Schuricht wusste, was er dirigiert und was er vermitteln wollte. Die recht zügigen Tempi (15.40, 14.03, 21.47 und 19.45) lassen keine falsche Gemütlichkeit aufkommen, lassen aber trotzdem "Raum für Größe" (insbesondere in den sehr gelungenen Sätzen drei und vier). Der stets gewahrte musikalische Fluss widerspricht nicht dem großen Detailreichtum der Partitur. Nichts wirkt beiläufig oder "unterbelichtet".
Es ist unterm Strich eine Aufnahme der Spitzenklasse, die leicht unter einem etwas "topfigen Klang" leidet. Aufnahmen von 1963 können besser klingen.

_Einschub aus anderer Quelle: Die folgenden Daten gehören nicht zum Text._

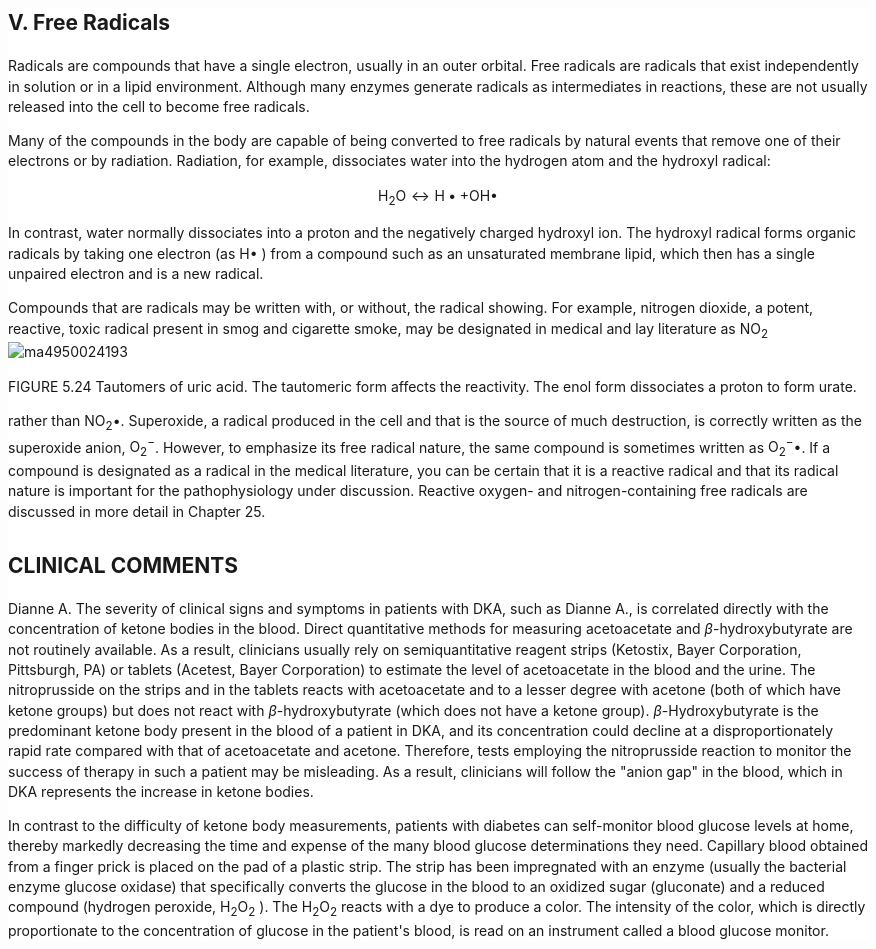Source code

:## V. Free Radicals

Radicals are compounds that have a single electron, usually in an outer orbital. Free radicals are radicals that exist independently in solution or in a lipid environment. Although many enzymes generate radicals as intermediates in reactions, these are not usually released into the cell to become free radicals.

Many of the compounds in the body are capable of being converted to free radicals by natural events that remove one of their electrons or by radiation. Radiation, for example, dissociates water into the hydrogen atom and the hydroxyl radical:

$$
\mathrm{H}_{2} \mathrm{O} \leftrightarrow \mathrm{H} \bullet+\mathrm{OH} \bullet
$$

In contrast, water normally dissociates into a proton and the negatively charged hydroxyl ion. The hydroxyl radical forms organic radicals by taking one electron (as $\mathrm{H} \bullet$ ) from a compound such as an unsaturated membrane lipid, which then has a single unpaired electron and is a new radical.

Compounds that are radicals may be written with, or without, the radical showing. For example, nitrogen dioxide, a potent, reactive, toxic radical present in smog and cigarette smoke, may be designated in medical and lay literature as $\mathrm{NO}_{2}$
![ma4950024193](ma4950024193.jpg)

FIGURE 5.24 Tautomers of uric acid. The tautomeric form affects the reactivity. The enol form dissociates a proton to form urate.

rather than $\mathrm{NO}_{2} \bullet$. Superoxide, a radical produced in the cell and that is the source of much destruction, is correctly written as the superoxide anion, $\mathrm{O}_{2}{ }^{-}$. However, to emphasize its free radical nature, the same compound is sometimes written as $\mathrm{O}_{2}{ }^{-} \bullet$. If a compound is designated as a radical in the medical literature, you can be certain that it is a reactive radical and that its radical nature is important for the pathophysiology under discussion. Reactive oxygen- and nitrogen-containing free radicals are discussed in more detail in Chapter 25.

## CLINICAL COMMENTS

Dianne A. The severity of clinical signs and symptoms in patients with DKA, such as Dianne A., is correlated directly with the concentration of ketone bodies in the blood. Direct quantitative methods for measuring acetoacetate and $\beta$-hydroxybutyrate are not routinely available. As a result, clinicians usually rely on semiquantitative reagent strips (Ketostix, Bayer Corporation, Pittsburgh, PA) or tablets (Acetest, Bayer Corporation) to estimate the level of acetoacetate in the blood and the urine. The nitroprusside on the strips and in the tablets reacts with acetoacetate and to a lesser degree with acetone (both of which have ketone groups) but does not react with $\beta$-hydroxybutyrate (which does not have a ketone group). $\beta$-Hydroxybutyrate is the predominant ketone body present in the blood of a patient in DKA, and its concentration could decline at a disproportionately rapid rate compared with that of acetoacetate and acetone. Therefore, tests employing the nitroprusside reaction to monitor the success of therapy in such a patient may be misleading. As a result, clinicians will follow the "anion gap" in the blood, which in DKA represents the increase in ketone bodies.

In contrast to the difficulty of ketone body measurements, patients with diabetes can self-monitor blood glucose levels at home, thereby markedly decreasing the time and expense of the many blood glucose determinations they need. Capillary blood obtained from a finger prick is placed on the pad of a plastic strip. The strip has been impregnated with an enzyme (usually the bacterial enzyme glucose oxidase) that specifically converts the glucose in the blood to an oxidized sugar (gluconate) and a reduced compound (hydrogen peroxide, $\mathrm{H}_{2} \mathrm{O}_{2}$ ). The $\mathrm{H}_{2} \mathrm{O}_{2}$ reacts with a dye to produce a color. The intensity of the color, which is directly proportionate to the concentration of glucose in the patient's blood, is read on an instrument called a blood glucose monitor.

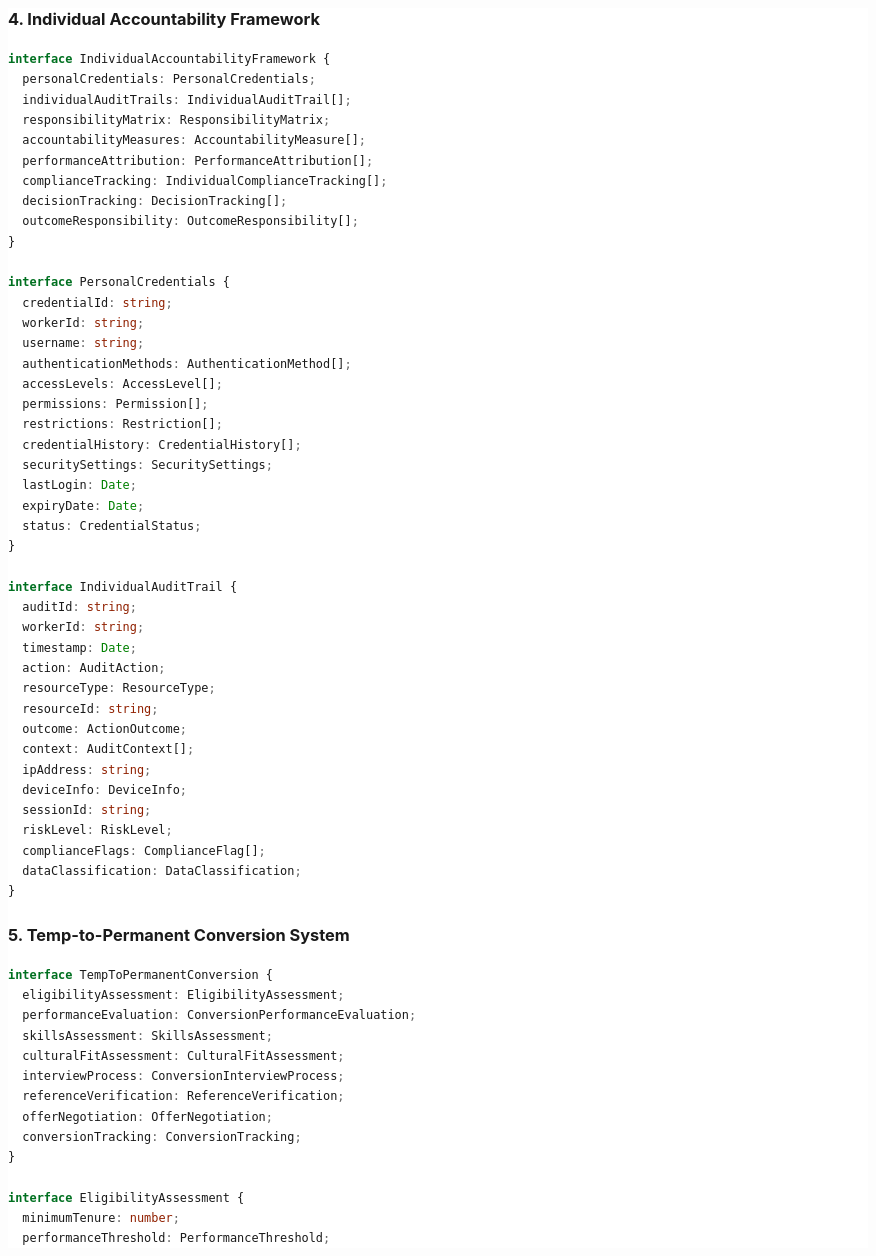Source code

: ### 4. Individual Accountability Framework

```typescript
interface IndividualAccountabilityFramework {
  personalCredentials: PersonalCredentials;
  individualAuditTrails: IndividualAuditTrail[];
  responsibilityMatrix: ResponsibilityMatrix;
  accountabilityMeasures: AccountabilityMeasure[];
  performanceAttribution: PerformanceAttribution[];
  complianceTracking: IndividualComplianceTracking[];
  decisionTracking: DecisionTracking[];
  outcomeResponsibility: OutcomeResponsibility[];
}

interface PersonalCredentials {
  credentialId: string;
  workerId: string;
  username: string;
  authenticationMethods: AuthenticationMethod[];
  accessLevels: AccessLevel[];
  permissions: Permission[];
  restrictions: Restriction[];
  credentialHistory: CredentialHistory[];
  securitySettings: SecuritySettings;
  lastLogin: Date;
  expiryDate: Date;
  status: CredentialStatus;
}

interface IndividualAuditTrail {
  auditId: string;
  workerId: string;
  timestamp: Date;
  action: AuditAction;
  resourceType: ResourceType;
  resourceId: string;
  outcome: ActionOutcome;
  context: AuditContext[];
  ipAddress: string;
  deviceInfo: DeviceInfo;
  sessionId: string;
  riskLevel: RiskLevel;
  complianceFlags: ComplianceFlag[];
  dataClassification: DataClassification;
}
```

### 5. Temp-to-Permanent Conversion System

```typescript
interface TempToPermanentConversion {
  eligibilityAssessment: EligibilityAssessment;
  performanceEvaluation: ConversionPerformanceEvaluation;
  skillsAssessment: SkillsAssessment;
  culturalFitAssessment: CulturalFitAssessment;
  interviewProcess: ConversionInterviewProcess;
  referenceVerification: ReferenceVerification;
  offerNegotiation: OfferNegotiation;
  conversionTracking: ConversionTracking;
}

interface EligibilityAssessment {
  minimumTenure: number;
  performanceThreshold: PerformanceThreshold;
```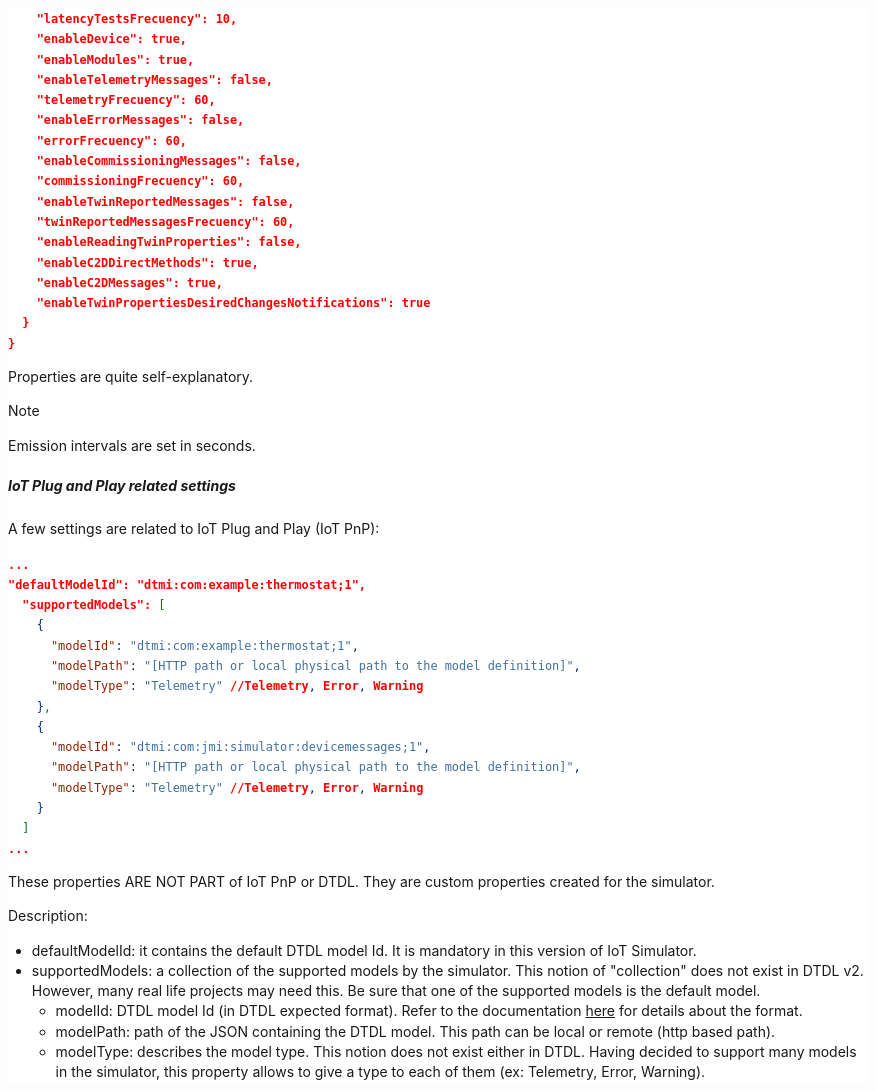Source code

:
 ```json
    "latencyTestsFrecuency": 10,
    "enableDevice": true,
    "enableModules": true,
    "enableTelemetryMessages": false,
    "telemetryFrecuency": 60,
    "enableErrorMessages": false,
    "errorFrecuency": 60,
    "enableCommissioningMessages": false,
    "commissioningFrecuency": 60,
    "enableTwinReportedMessages": false,
    "twinReportedMessagesFrecuency": 60,
    "enableReadingTwinProperties": false,
    "enableC2DDirectMethods": true,
    "enableC2DMessages": true,
    "enableTwinPropertiesDesiredChangesNotifications": true
  }
}
```
Properties are quite self-explanatory.

> [!NOTE]
> 
> Emission intervals are set in seconds.


##### IoT Plug and Play related settings

A few settings are related to IoT Plug and Play (IoT PnP):

```json
...
"defaultModelId": "dtmi:com:example:thermostat;1",
  "supportedModels": [
    {
      "modelId": "dtmi:com:example:thermostat;1",
      "modelPath": "[HTTP path or local physical path to the model definition]",
      "modelType": "Telemetry" //Telemetry, Error, Warning
    },
    {
      "modelId": "dtmi:com:jmi:simulator:devicemessages;1",
      "modelPath": "[HTTP path or local physical path to the model definition]",
      "modelType": "Telemetry" //Telemetry, Error, Warning
    }
  ]
...
```
These properties ARE NOT PART of IoT PnP or DTDL. They are custom properties created for the simulator.

Description:
- defaultModelId: it contains the default DTDL model Id. It is mandatory in this version of IoT Simulator.
- supportedModels: a collection of the supported models by the simulator. This notion of "collection" does not exist in DTDL v2. However, many real life projects may need this. Be sure that one of the supported models is the default model.
  - modelId: DTDL model Id (in DTDL expected format). Refer to the documentation [here](https://github.com/Azure/opendigitaltwins-dtdl/blob/master/DTDL/v2/dtdlv2.md) for details about the format.
  - modelPath: path of the JSON containing the DTDL model. This path can be local or remote (http based path).
  - modelType: describes the model type. This notion does not exist either in DTDL. Having decided to support many models in the simulator, this property allows to give a type to each of them (ex: Telemetry, Error, Warning).
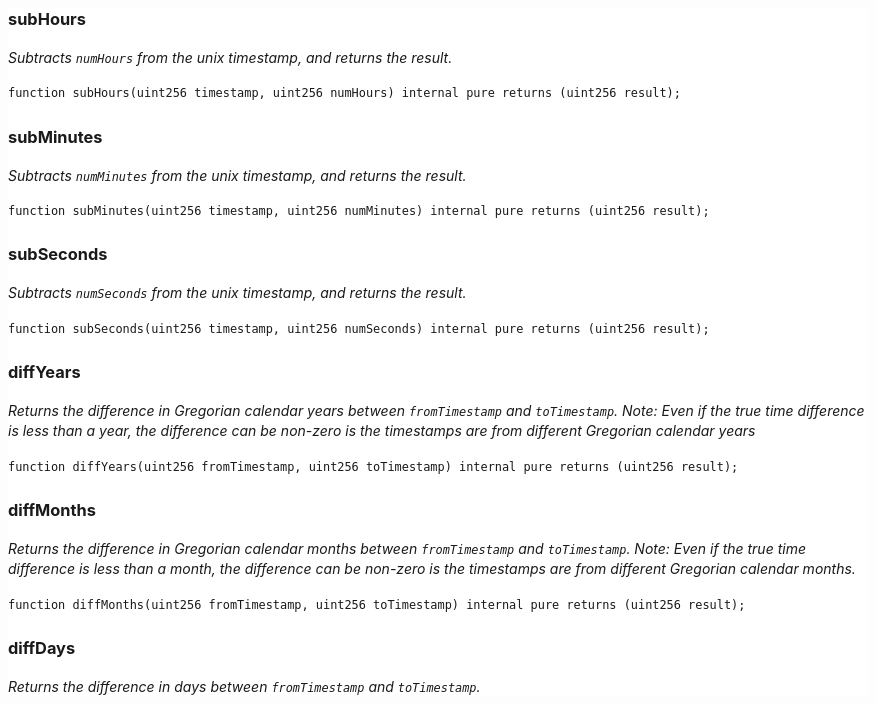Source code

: ### subHours

*Subtracts `numHours` from the unix timestamp, and returns the result.*


```solidity
function subHours(uint256 timestamp, uint256 numHours) internal pure returns (uint256 result);
```

### subMinutes

*Subtracts `numMinutes` from the unix timestamp, and returns the result.*


```solidity
function subMinutes(uint256 timestamp, uint256 numMinutes) internal pure returns (uint256 result);
```

### subSeconds

*Subtracts `numSeconds` from the unix timestamp, and returns the result.*


```solidity
function subSeconds(uint256 timestamp, uint256 numSeconds) internal pure returns (uint256 result);
```

### diffYears

*Returns the difference in Gregorian calendar years
between `fromTimestamp` and `toTimestamp`.
Note: Even if the true time difference is less than a year,
the difference can be non-zero is the timestamps are
from different Gregorian calendar years*


```solidity
function diffYears(uint256 fromTimestamp, uint256 toTimestamp) internal pure returns (uint256 result);
```

### diffMonths

*Returns the difference in Gregorian calendar months
between `fromTimestamp` and `toTimestamp`.
Note: Even if the true time difference is less than a month,
the difference can be non-zero is the timestamps are
from different Gregorian calendar months.*


```solidity
function diffMonths(uint256 fromTimestamp, uint256 toTimestamp) internal pure returns (uint256 result);
```

### diffDays

*Returns the difference in days between `fromTimestamp` and `toTimestamp`.*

Das ist erstaunlicher Weise bei der 9. Sinfonie der Fall, die 1961 und somit fast zwei Jahre früher aufgenommen wurde. Ich habe die SACDs gehört

und kann dem Remastering von 2012 ein großes Plus in Bezug auf die Abbildung der Instrumente, der Räumlichkeit und der Transparenz gegenüber der CD-Ausgabe von 1990 machen, die ich ebenfalls seit Jahren besitze

Es sind zwei wunderbar musizierte Sätze zu hören, in denen Schuricht "größe Bögen" spannt, aber niemals ein Detail aus dem Auge verliert (Spielzeiten 25.37, 10.28 und 20.17). Auch hier lassen sehr gelungene Rubati aufhorchen, auch hier spielt das Orchester mit Engagement und Klangschönheit, scheut sich aber im Adagio nicht vor etwas raueren Tönen. Das Adagio nimmt nicht nur wegen des schnellen Tempos einen Ausnahmerang ein. So atemlos suchend, Kämpfe durchführend, Spannung aufbauend, Konflikte lösend, bis hin zum ruhig fließenden, friedlichen Ende, habe ich den Satz bisher in keiner anderen Interpretation gehört. Da ist null "Weihrauch", der Friede am Ende ist hart umkämpft (ausgehend davon, dass dieser letzte vollendete Satz von Bruckner im Bewusstsein geschrieben wurde, dass der Tod nicht fern ist).
Das ist für mich unterm Strich eine der gelungensten Aufnahmen der 9. Sinfonie, die man insbesondere wegen des Adagios unbedingt kennen sollte.